Page text:
-*-*-
Studio album by Cud
- Released: 1994
- Recorded: Funnyfarm Studios, Scotland, and Konk, London
- Genre: Indie rock
- Length: 41:18
- Label: A&M (United Kingdom)
- Producer: Al Clay

Cud chronology
| 4th Asquarius (1992) | Showbiz (1994) |  |

= Showbiz (Cud album) =

Showbiz is the fourth studio album released by the Leeds-based indie rock band Cud in 1994. All tracks were written by vocalist Carl Puttnam and guitarist Mike Dunphy, and it was produced and engineered by Al Clay, who had previously worked with Frank Black, The Boo Radleys and Del Amitri.
Showbiz reached number 46 in the UK album chart in April 1994. Lead single "Neurotica" reached number 37 in the UK singles chart in February 1994, while "Sticks and Stones" and "One Giant Love" both failed to reach the top 40.

The album was well received by critics, with Melody Maker describing it as "easily the most polished, carefully crafted Cud record to date".
-*-*-
Aim 1: In the Showbiz album page, starting with "Cud chronology" and going on through "the top 40.", write the passage out again and rename "Showbiz" to "Limelight" wherever it occurs.
Aim 2: According to the Showbiz album page, what position did the album reach in the UK album chart?
Aim 3: Pick up the Showbiz album page from where it stops and write what comes next.
The lines that come after the Showbiz album page are separate material with no connection to it.

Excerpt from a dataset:
-*-*-
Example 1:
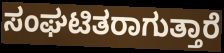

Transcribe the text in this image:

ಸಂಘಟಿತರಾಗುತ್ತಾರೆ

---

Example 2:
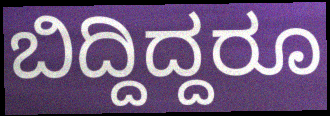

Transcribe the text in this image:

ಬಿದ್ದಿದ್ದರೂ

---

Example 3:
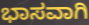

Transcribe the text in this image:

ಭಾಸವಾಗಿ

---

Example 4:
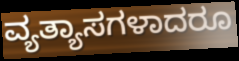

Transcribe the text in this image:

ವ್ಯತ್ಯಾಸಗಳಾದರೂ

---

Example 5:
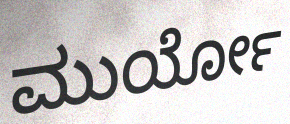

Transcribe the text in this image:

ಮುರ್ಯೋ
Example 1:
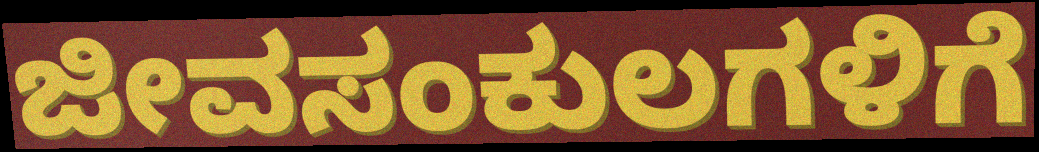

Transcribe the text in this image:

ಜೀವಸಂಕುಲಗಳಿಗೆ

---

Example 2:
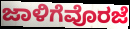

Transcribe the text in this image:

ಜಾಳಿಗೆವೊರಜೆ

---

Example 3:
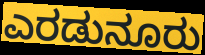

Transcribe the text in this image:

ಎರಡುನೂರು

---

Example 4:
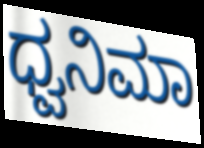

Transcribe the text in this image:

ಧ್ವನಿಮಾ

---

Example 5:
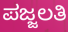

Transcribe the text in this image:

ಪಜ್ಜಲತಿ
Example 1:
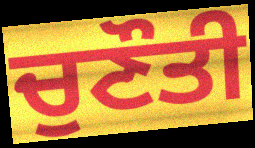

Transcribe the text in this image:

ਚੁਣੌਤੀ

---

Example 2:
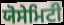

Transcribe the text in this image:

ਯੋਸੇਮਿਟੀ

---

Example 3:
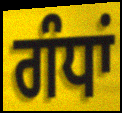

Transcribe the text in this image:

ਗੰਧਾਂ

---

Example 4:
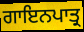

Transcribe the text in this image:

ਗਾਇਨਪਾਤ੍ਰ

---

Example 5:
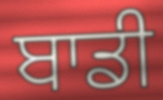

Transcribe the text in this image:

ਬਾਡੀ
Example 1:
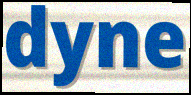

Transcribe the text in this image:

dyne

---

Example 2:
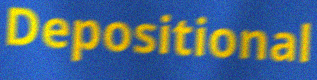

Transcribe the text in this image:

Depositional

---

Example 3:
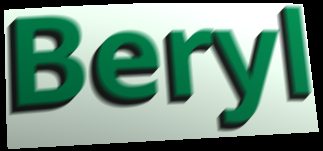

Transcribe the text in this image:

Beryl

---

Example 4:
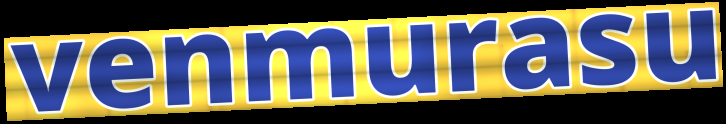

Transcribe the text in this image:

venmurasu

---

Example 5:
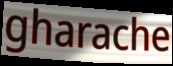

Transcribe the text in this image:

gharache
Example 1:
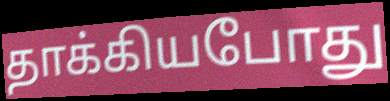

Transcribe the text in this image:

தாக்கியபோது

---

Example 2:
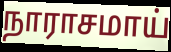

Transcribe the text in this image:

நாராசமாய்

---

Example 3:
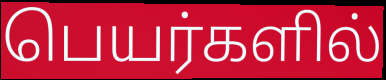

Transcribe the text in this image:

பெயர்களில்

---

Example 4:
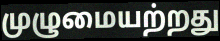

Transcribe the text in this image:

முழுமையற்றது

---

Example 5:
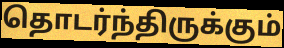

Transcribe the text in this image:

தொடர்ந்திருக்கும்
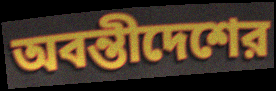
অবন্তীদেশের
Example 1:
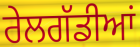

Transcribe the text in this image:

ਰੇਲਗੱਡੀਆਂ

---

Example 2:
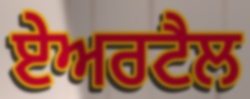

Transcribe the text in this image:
-*-*-
Expected output 1:
Cud chronology
| 4th Asquarius (1992) | Limelight (1994) |  |

= Limelight (Cud album) =

Limelight is the fourth studio album released by the Leeds-based indie rock band Cud in 1994. All tracks were written by vocalist Carl Puttnam and guitarist Mike Dunphy, and it was produced and engineered by Al Clay, who had previously worked with Frank Black, The Boo Radleys and Del Amitri.
Limelight reached number 46 in the UK album chart in April 1994. Lead single "Neurotica" reached number 37 in the UK singles chart in February 1994, while "Sticks and Stones" and "One Giant Love" both failed to reach the top 40.

Expected output 2: Number 46, in April 1994.

Expected output 3:
Showbiz failed to build on the success of its predecessor Asquarius, which reached number 30 in the UK album chart in July 1992, and the band split in 1995, although they reformed in 2006 and again in 2010.

Professional ratings
Review scores
| Source | Rating |
| Allmusic |  |

== Track listing ==

1. "Somebody Snatched My Action" – 2:40
2. "ESP" – 3:32
3. "Waving and Drowning" – 2:44
4. "Sticks and Stones" – 4:29
5. "The Mystery Deepens" – 3:35
6. "Slip Away" – 4:03
7. "One Giant Love" – 3:05
8. "I Reek of Chic" – 3:02
9. "Not Necessarily Evil" – 3:31
10. "You Lead Me" – 3:34
11. "Torniquet" – 4:00
12. "Neurotica" – 3:03

=== Bonus tracks on 2008 reissue ===
Source:
1. "1.W.G.S"
2. "My Need to Hurry"
3. "Ski Bum"
4. "Down The Plug"
5. "Here Come The Old Flames"
6. "Lighthouse Keeper"
7. "Let You Down"
8. "Take The Time and Read My Mind"
9. "Wanting Isn't Getting"
10. "London Nearly Killed Me"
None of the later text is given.